- WHAT TO DO
Exactly the lines from the beginning of the listing below through the line that contains "X710340Y229170D03*" should be transcribed, and pictures must stay out.

---*---

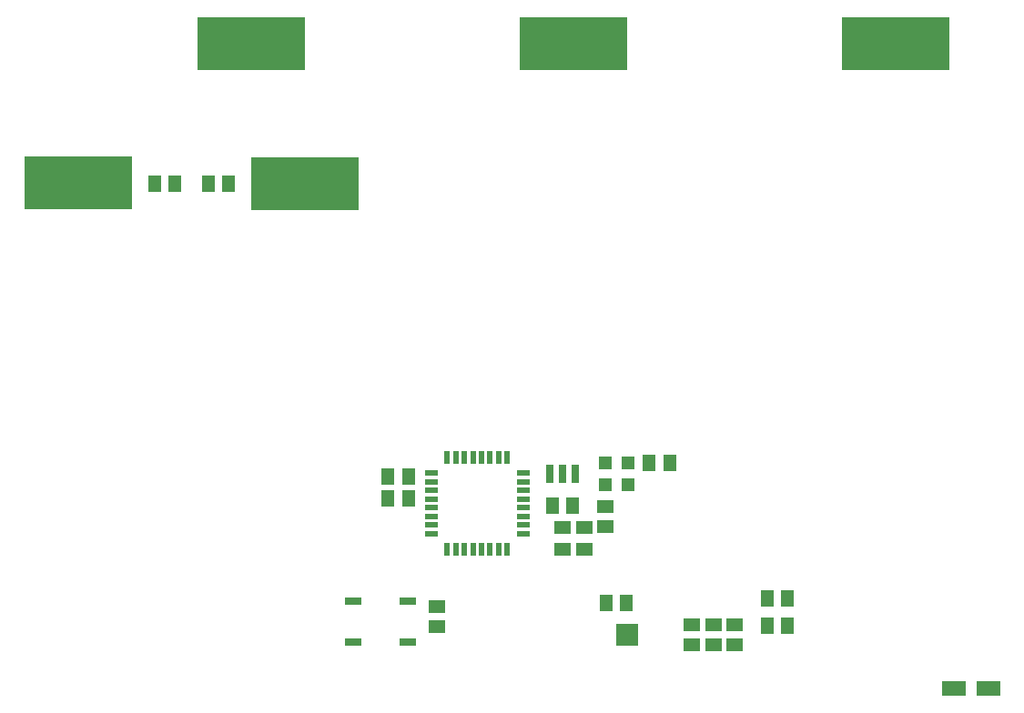
<source format=gbr>
G04 EAGLE Gerber X2 export*
%TF.Part,Single*%
%TF.FileFunction,Paste,Top*%
%TF.FilePolarity,Positive*%
%TF.GenerationSoftware,Autodesk,EAGLE,9.0.1*%
%TF.CreationDate,2018-07-03T17:36:12Z*%
G75*
%MOMM*%
%FSLAX34Y34*%
%LPD*%
%AMOC8*
5,1,8,0,0,1.08239X$1,22.5*%
G01*
%ADD10R,1.600000X1.300000*%
%ADD11R,10.000000X5.000000*%
%ADD12R,1.200000X1.200000*%
%ADD13R,1.500000X1.300000*%
%ADD14R,1.300000X1.600000*%
%ADD15R,1.300000X1.500000*%
%ADD16R,2.200000X1.400000*%
%ADD17R,1.524000X0.762000*%
%ADD18R,0.700000X1.700000*%
%ADD19R,2.032000X2.032000*%
%ADD20R,1.270000X0.558800*%
%ADD21R,0.558800X1.270000*%


D10*
X590340Y319670D03*
X590340Y299670D03*
X570340Y319670D03*
X570340Y299670D03*
D11*
X280340Y769670D03*
X880340Y769670D03*
X580340Y769670D03*
D12*
X630840Y359670D03*
X609840Y359670D03*
D13*
X610340Y339170D03*
X610340Y320170D03*
X690340Y210170D03*
X690340Y229170D03*
X710340Y210170D03*
X710340Y229170D03*
D11*
X330340Y639670D03*
X119660Y640330D03*
D14*
X190840Y639670D03*
X209840Y639670D03*
X259840Y639670D03*
X240840Y639670D03*
D15*
X560840Y339670D03*
X579840Y339670D03*
D16*
X966340Y169670D03*
X934340Y169670D03*
D13*
X453340Y227070D03*
X453340Y246070D03*
D17*
X375240Y251220D03*
X426040Y251220D03*
X375240Y213120D03*
X426040Y213120D03*
D15*
X407740Y366670D03*
X426740Y366670D03*
X407740Y346670D03*
X426740Y346670D03*
X669840Y379670D03*
X650840Y379670D03*
D12*
X609840Y379670D03*
X630840Y379670D03*
D15*
X779740Y253170D03*
X760740Y253170D03*
X779740Y227770D03*
X760740Y227770D03*
D18*
X558340Y369670D03*
X570340Y369670D03*
X582340Y369670D03*
D15*
X629840Y249670D03*
X610840Y249670D03*
D19*
X630340Y219670D03*
D20*
X533766Y314070D03*
X533766Y322070D03*
X533766Y330070D03*
X533766Y338070D03*
X533766Y346070D03*
X533766Y354070D03*
X533766Y362070D03*
X533766Y370070D03*
D21*
X518840Y384996D03*
X510840Y384996D03*
X502840Y384996D03*
X494840Y384996D03*
X486840Y384996D03*
X478840Y384996D03*
X470840Y384996D03*
X462840Y384996D03*
D20*
X447914Y370070D03*
X447914Y362070D03*
X447914Y354070D03*
X447914Y346070D03*
X447914Y338070D03*
X447914Y330070D03*
X447914Y322070D03*
X447914Y314070D03*
D21*
X462840Y299144D03*
X470840Y299144D03*
X478840Y299144D03*
X486840Y299144D03*
X494840Y299144D03*
X502840Y299144D03*
X510840Y299144D03*
X518840Y299144D03*
D13*
X730340Y210170D03*
X730340Y229170D03*
M02*

</source>
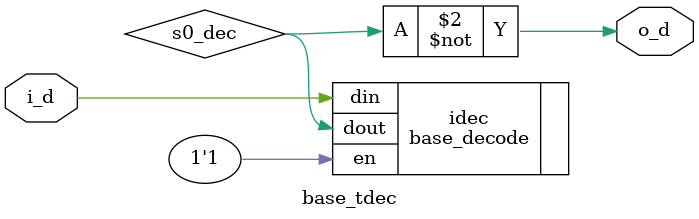
<source format=sv>
/*
 * Copyright 2017 IBM Corporation
 * Licensed to the Apache Software Foundation (ASF) under one
 * or more contributor license agreements.  See the NOTICE file
 * distributed with this work for additional information
 * regarding copyright ownership.  The ASF licenses this file
 * to you under the Apache License, Version 2.0 (the
 * "License"); you may not use this file except in compliance
 * with the License.  You may obtain a copy of the License at
 *
 *     http://www.apache.org/licenses/LICENSE-2.0
 *
 * Unless required by applicable law or agreed to in writing, software
 * distributed under the License is distributed on an "AS IS" BASIS,
 * WITHOUT WARRANTIES OR CONDITIONS OF ANY KIND, either express or implied.
 * See the License for the specific language governing permissions and
 * limitations under the License.
 *
 * Author: Andrew K Martin akmartin@us.ibm.com
 */
 
/* dencode a number into "thermometer decoded" output
   n dec  tdec 
   0 100  000
   1 010  100 
   2 001  110 
   3 000  111
   4 000  111 
  Input must be in ths format
 */
module base_tdec#(parameter dec_width=1,parameter enc_width = 1)
   (input [0:enc_width-1] i_d,
    output [0:dec_width-1] o_d
    );


   wire [0:dec_width-1]    s0_dec;
   base_decode#(.enc_width(enc_width),.dec_width(dec_width)) idec(.din(i_d),.dout(s0_dec),.en(1'b1));
   genvar 			      i;
   generate
      for(i=0; i<dec_width; i=i+1)
	begin : gen1
	   assign o_d[i] = ~ (| s0_dec[0:i]);
	   
	end
   endgenerate
endmodule // base_tenc


</source>
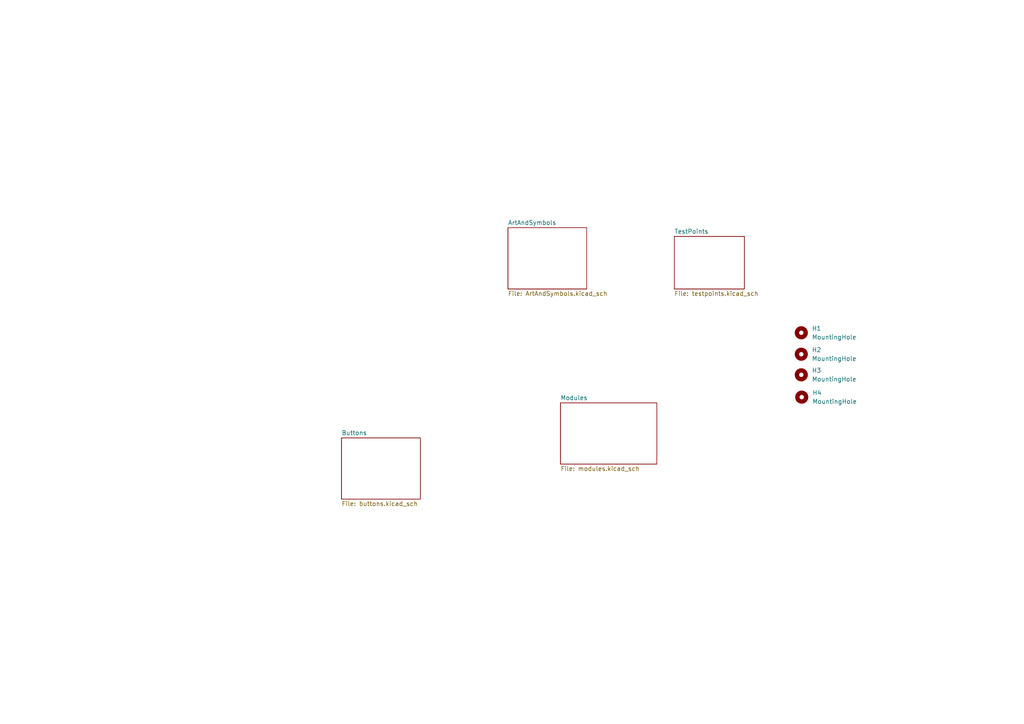
<source format=kicad_sch>
(kicad_sch
	(version 20250114)
	(generator "eeschema")
	(generator_version "9.0")
	(uuid "cdb42d61-6e7c-45da-bb95-2df00473b6b5")
	(paper "A4")
	
	(symbol
		(lib_id "Mechanical:MountingHole")
		(at 232.537 115.189 0)
		(unit 1)
		(exclude_from_sim no)
		(in_bom yes)
		(on_board yes)
		(dnp no)
		(fields_autoplaced yes)
		(uuid "0911eef0-01c2-4c7f-9439-e3ca8d9a3077")
		(property "Reference" "H4"
			(at 235.585 113.9189 0)
			(effects
				(font
					(size 1.27 1.27)
				)
				(justify left)
			)
		)
		(property "Value" "MountingHole"
			(at 235.585 116.4589 0)
			(effects
				(font
					(size 1.27 1.27)
				)
				(justify left)
			)
		)
		(property "Footprint" "seedsigner-luckfox:MOUNT_HOLE_3MM"
			(at 232.537 115.189 0)
			(effects
				(font
					(size 1.27 1.27)
				)
				(hide yes)
			)
		)
		(property "Datasheet" "~"
			(at 232.537 115.189 0)
			(effects
				(font
					(size 1.27 1.27)
				)
				(hide yes)
			)
		)
		(property "Description" ""
			(at 232.537 115.189 0)
			(effects
				(font
					(size 1.27 1.27)
				)
				(hide yes)
			)
		)
		(instances
			(project "seedsigner-luckfox-shipit"
				(path "/cdb42d61-6e7c-45da-bb95-2df00473b6b5"
					(reference "H4")
					(unit 1)
				)
			)
		)
	)
	(symbol
		(lib_id "Mechanical:MountingHole")
		(at 232.41 102.743 0)
		(unit 1)
		(exclude_from_sim no)
		(in_bom yes)
		(on_board yes)
		(dnp no)
		(fields_autoplaced yes)
		(uuid "1887a0c7-3766-4c3f-bd9f-3353f55a4358")
		(property "Reference" "H2"
			(at 235.458 101.4729 0)
			(effects
				(font
					(size 1.27 1.27)
				)
				(justify left)
			)
		)
		(property "Value" "MountingHole"
			(at 235.458 104.0129 0)
			(effects
				(font
					(size 1.27 1.27)
				)
				(justify left)
			)
		)
		(property "Footprint" "seedsigner-luckfox:MOUNT_HOLE_3MM"
			(at 232.41 102.743 0)
			(effects
				(font
					(size 1.27 1.27)
				)
				(hide yes)
			)
		)
		(property "Datasheet" "~"
			(at 232.41 102.743 0)
			(effects
				(font
					(size 1.27 1.27)
				)
				(hide yes)
			)
		)
		(property "Description" ""
			(at 232.41 102.743 0)
			(effects
				(font
					(size 1.27 1.27)
				)
				(hide yes)
			)
		)
		(instances
			(project "seedsigner-luckfox-shipit"
				(path "/cdb42d61-6e7c-45da-bb95-2df00473b6b5"
					(reference "H2")
					(unit 1)
				)
			)
		)
	)
	(symbol
		(lib_id "Mechanical:MountingHole")
		(at 232.41 96.52 0)
		(unit 1)
		(exclude_from_sim no)
		(in_bom yes)
		(on_board yes)
		(dnp no)
		(fields_autoplaced yes)
		(uuid "4ddd3cd0-46d4-42af-b788-3a9be508c001")
		(property "Reference" "H1"
			(at 235.458 95.2499 0)
			(effects
				(font
					(size 1.27 1.27)
				)
				(justify left)
			)
		)
		(property "Value" "MountingHole"
			(at 235.458 97.7899 0)
			(effects
				(font
					(size 1.27 1.27)
				)
				(justify left)
			)
		)
		(property "Footprint" "seedsigner-luckfox:MOUNT_HOLE_3MM"
			(at 232.41 96.52 0)
			(effects
				(font
					(size 1.27 1.27)
				)
				(hide yes)
			)
		)
		(property "Datasheet" "~"
			(at 232.41 96.52 0)
			(effects
				(font
					(size 1.27 1.27)
				)
				(hide yes)
			)
		)
		(property "Description" ""
			(at 232.41 96.52 0)
			(effects
				(font
					(size 1.27 1.27)
				)
				(hide yes)
			)
		)
		(instances
			(project "seedsigner-luckfox-shipit"
				(path "/cdb42d61-6e7c-45da-bb95-2df00473b6b5"
					(reference "H1")
					(unit 1)
				)
			)
		)
	)
	(symbol
		(lib_id "Mechanical:MountingHole")
		(at 232.41 108.712 0)
		(unit 1)
		(exclude_from_sim no)
		(in_bom yes)
		(on_board yes)
		(dnp no)
		(fields_autoplaced yes)
		(uuid "b5fad294-7123-4107-9527-2e30631d7ab7")
		(property "Reference" "H3"
			(at 235.458 107.4419 0)
			(effects
				(font
					(size 1.27 1.27)
				)
				(justify left)
			)
		)
		(property "Value" "MountingHole"
			(at 235.458 109.9819 0)
			(effects
				(font
					(size 1.27 1.27)
				)
				(justify left)
			)
		)
		(property "Footprint" "seedsigner-luckfox:MOUNT_HOLE_3MM"
			(at 232.41 108.712 0)
			(effects
				(font
					(size 1.27 1.27)
				)
				(hide yes)
			)
		)
		(property "Datasheet" "~"
			(at 232.41 108.712 0)
			(effects
				(font
					(size 1.27 1.27)
				)
				(hide yes)
			)
		)
		(property "Description" ""
			(at 232.41 108.712 0)
			(effects
				(font
					(size 1.27 1.27)
				)
				(hide yes)
			)
		)
		(instances
			(project "seedsigner-luckfox-shipit"
				(path "/cdb42d61-6e7c-45da-bb95-2df00473b6b5"
					(reference "H3")
					(unit 1)
				)
			)
		)
	)
	(sheet
		(at 99.06 127)
		(size 22.86 17.78)
		(exclude_from_sim no)
		(in_bom yes)
		(on_board yes)
		(dnp no)
		(fields_autoplaced yes)
		(stroke
			(width 0.1524)
			(type solid)
		)
		(fill
			(color 0 0 0 0.0000)
		)
		(uuid "124e3ce4-1cb4-4682-aff9-8ec804e6da8d")
		(property "Sheetname" "Buttons"
			(at 99.06 126.2884 0)
			(effects
				(font
					(size 1.27 1.27)
				)
				(justify left bottom)
			)
		)
		(property "Sheetfile" "buttons.kicad_sch"
			(at 99.06 145.3646 0)
			(effects
				(font
					(size 1.27 1.27)
				)
				(justify left top)
			)
		)
		(instances
			(project "seedsigner-luckfox-shipit"
				(path "/cdb42d61-6e7c-45da-bb95-2df00473b6b5"
					(page "2")
				)
			)
		)
	)
	(sheet
		(at 162.56 116.84)
		(size 27.94 17.78)
		(exclude_from_sim no)
		(in_bom yes)
		(on_board yes)
		(dnp no)
		(fields_autoplaced yes)
		(stroke
			(width 0.1524)
			(type solid)
		)
		(fill
			(color 0 0 0 0.0000)
		)
		(uuid "83443f2e-49ec-4a5d-8e70-32df6acdc6b1")
		(property "Sheetname" "Modules"
			(at 162.56 116.1284 0)
			(effects
				(font
					(size 1.27 1.27)
				)
				(justify left bottom)
			)
		)
		(property "Sheetfile" "modules.kicad_sch"
			(at 162.56 135.2046 0)
			(effects
				(font
					(size 1.27 1.27)
				)
				(justify left top)
			)
		)
		(instances
			(project "seedsigner-luckfox-shipit"
				(path "/cdb42d61-6e7c-45da-bb95-2df00473b6b5"
					(page "3")
				)
			)
		)
	)
	(sheet
		(at 147.32 66.04)
		(size 22.86 17.78)
		(exclude_from_sim no)
		(in_bom yes)
		(on_board yes)
		(dnp no)
		(fields_autoplaced yes)
		(stroke
			(width 0.1524)
			(type solid)
		)
		(fill
			(color 0 0 0 0.0000)
		)
		(uuid "879c7470-b785-4ed3-8be4-92f0f2171d5c")
		(property "Sheetname" "ArtAndSymbols"
			(at 147.32 65.3284 0)
			(effects
				(font
					(size 1.27 1.27)
				)
				(justify left bottom)
			)
		)
		(property "Sheetfile" "ArtAndSymbols.kicad_sch"
			(at 147.32 84.4046 0)
			(effects
				(font
					(size 1.27 1.27)
				)
				(justify left top)
			)
		)
		(instances
			(project "seedsigner-luckfox-shipit"
				(path "/cdb42d61-6e7c-45da-bb95-2df00473b6b5"
					(page "4")
				)
			)
		)
	)
	(sheet
		(at 195.58 68.58)
		(size 20.32 15.24)
		(exclude_from_sim no)
		(in_bom yes)
		(on_board yes)
		(dnp no)
		(fields_autoplaced yes)
		(stroke
			(width 0.1524)
			(type solid)
		)
		(fill
			(color 0 0 0 0.0000)
		)
		(uuid "8b34a83d-1a9c-416a-bb16-b31baa43a54e")
		(property "Sheetname" "TestPoints"
			(at 195.58 67.8684 0)
			(effects
				(font
					(size 1.27 1.27)
				)
				(justify left bottom)
			)
		)
		(property "Sheetfile" "testpoints.kicad_sch"
			(at 195.58 84.4046 0)
			(effects
				(font
					(size 1.27 1.27)
				)
				(justify left top)
			)
		)
		(instances
			(project "seedsigner-luckfox-shipit"
				(path "/cdb42d61-6e7c-45da-bb95-2df00473b6b5"
					(page "5")
				)
			)
		)
	)
	(sheet_instances
		(path "/"
			(page "1")
		)
	)
	(embedded_fonts no)
)

</source>
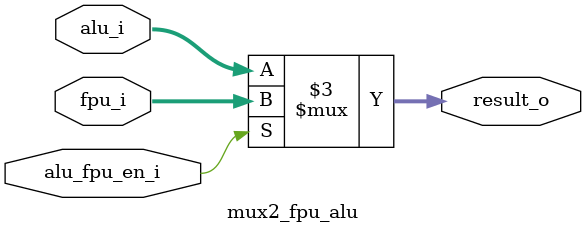
<source format=sv>
module mux2_fpu_alu (
    input  logic [31:0] alu_i,
    input  logic [31:0] fpu_i,
    input  logic        alu_fpu_en_i,
    output logic [31:0] result_o
);

  always_comb begin
    if (alu_fpu_en_i) result_o = fpu_i;
    else result_o = alu_i;
  end
endmodule



</source>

---*---

- RESULT OF THE EXERCISE
<source format=gbr>
G04 EAGLE Gerber X2 export*
%TF.Part,Single*%
%TF.FileFunction,Paste,Top*%
%TF.FilePolarity,Positive*%
%TF.GenerationSoftware,Autodesk,EAGLE,9.0.1*%
%TF.CreationDate,2018-07-03T17:36:12Z*%
G75*
%MOMM*%
%FSLAX34Y34*%
%LPD*%
%AMOC8*
5,1,8,0,0,1.08239X$1,22.5*%
G01*
%ADD10R,1.600000X1.300000*%
%ADD11R,10.000000X5.000000*%
%ADD12R,1.200000X1.200000*%
%ADD13R,1.500000X1.300000*%
%ADD14R,1.300000X1.600000*%
%ADD15R,1.300000X1.500000*%
%ADD16R,2.200000X1.400000*%
%ADD17R,1.524000X0.762000*%
%ADD18R,0.700000X1.700000*%
%ADD19R,2.032000X2.032000*%
%ADD20R,1.270000X0.558800*%
%ADD21R,0.558800X1.270000*%


D10*
X590340Y319670D03*
X590340Y299670D03*
X570340Y319670D03*
X570340Y299670D03*
D11*
X280340Y769670D03*
X880340Y769670D03*
X580340Y769670D03*
D12*
X630840Y359670D03*
X609840Y359670D03*
D13*
X610340Y339170D03*
X610340Y320170D03*
X690340Y210170D03*
X690340Y229170D03*
X710340Y210170D03*
X710340Y229170D03*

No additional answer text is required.